Transcribed from "An Illustrated History of The
Big Bend Country, embracing Lincoln, Douglas, Adams and Franklin counties,
State of Washington", published by Western Historical Publishing
COOK SAMUELS is residing in Harrington and is handling a prosperous dray and transfer business. He was born on January 14, 1859, in Marion county, Missouri, the son of Judge John J. and Harriett A. (Carson) Samuels, natives of Virginia. The father was a prominent educator and judge in his section and was personally acquainted with Stonewall Jackson. He always took an active part in the affairs of the state and in political matters until his death, which was December 26, 1895. He was then aged seventy-six. His ancestors were among the earliest settlers of Virginia. The mother died on February 9, 1898, being aged seventy-six. Mr. Samuels has the following brothers and sisters, Neal, Dr. Lynn, John, Mark, Byrd, Virginia, deceased, Mrs. Annie Inlow, Mrs. Maggie Claggett, Mrs. Sarah Cowherd, and Mattie. The latter is teaching in the Reardan schools and makes her home with our subject. Byrd is a twin brother of our subject and is now in the employ of the Southern Pacific at Tucson, Arizona. He was a pioneer of Lincoln county and taught for sometime here. Mr. Samuels grew up on a farm in Missouri and received his education from the common schools. In 1883, with his twin brother, he went to Phoenix, Arizona. Later, he returned to Missouri and in the spring of 1887, journeyed to the Sacramento valley, California. The same year he came to Umatilla county, Oregon, and in January, 1888, landed in Lincoln county, Washington.
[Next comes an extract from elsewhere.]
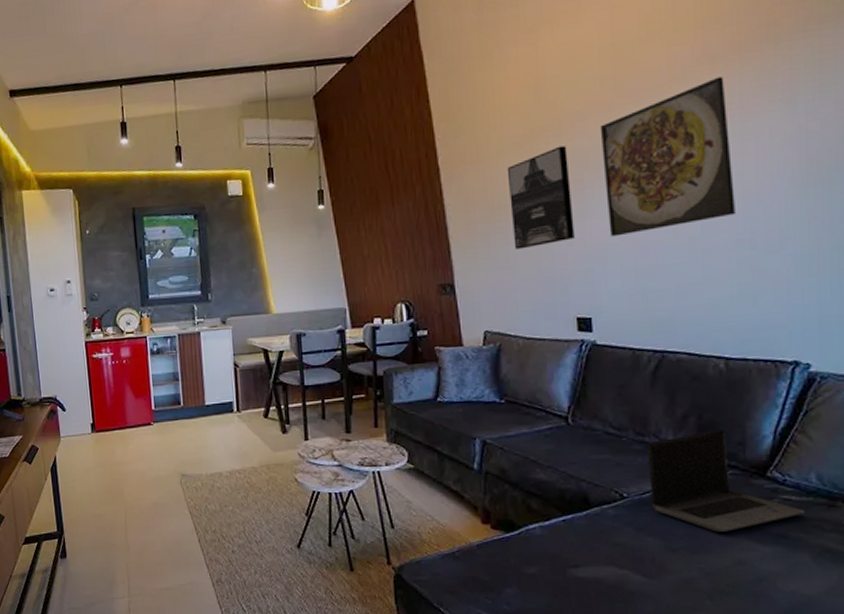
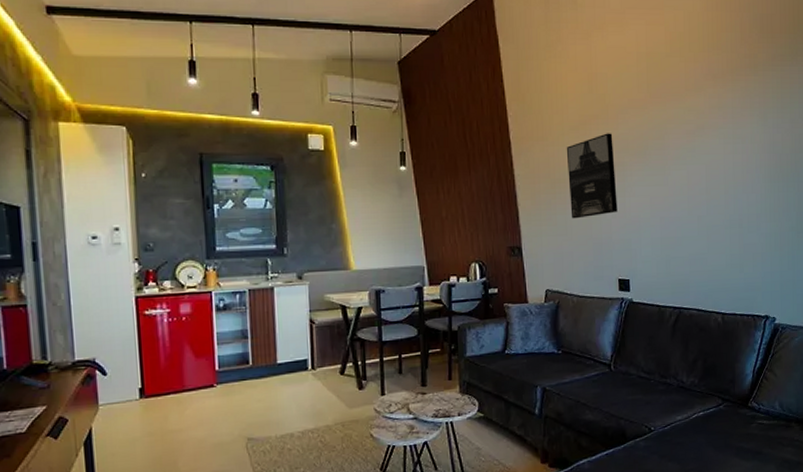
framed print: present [600,76,735,237] -> none [637,91,729,212]
laptop computer: present [646,430,805,532] -> none [668,371,772,454]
He traded his watch for the relinquishment of a homestead right on a fine quarter, four miles west from Harrington. He added eighty acres more by purchase and there followed farming until 1891 in which year he sold his entire property, moving to Harrington. He erected several dwelling houses and engaged in the dray and transfer business. His property is well rented and he is among the prosperous men of the county. In the spring of 1904, Mr. Samuels accepted the position of road overseer on a territory eight miles by twelve and he attends to this business in addition to his affairs in town.
Mr. Samuels is a member of the A. F. & A. M., the I. O. O. F., belongs to the Encampment, is a representative to the grand lodge, and D. D. G. M. of lodge 160, is a member of the Rebekahs, the Eastern Star and the W. W. Mr. Samuels is also deputy game warden and constable. He is one of the substantial men of the county and his labors entitle him to be classed as one of the pioneers and builders of the county.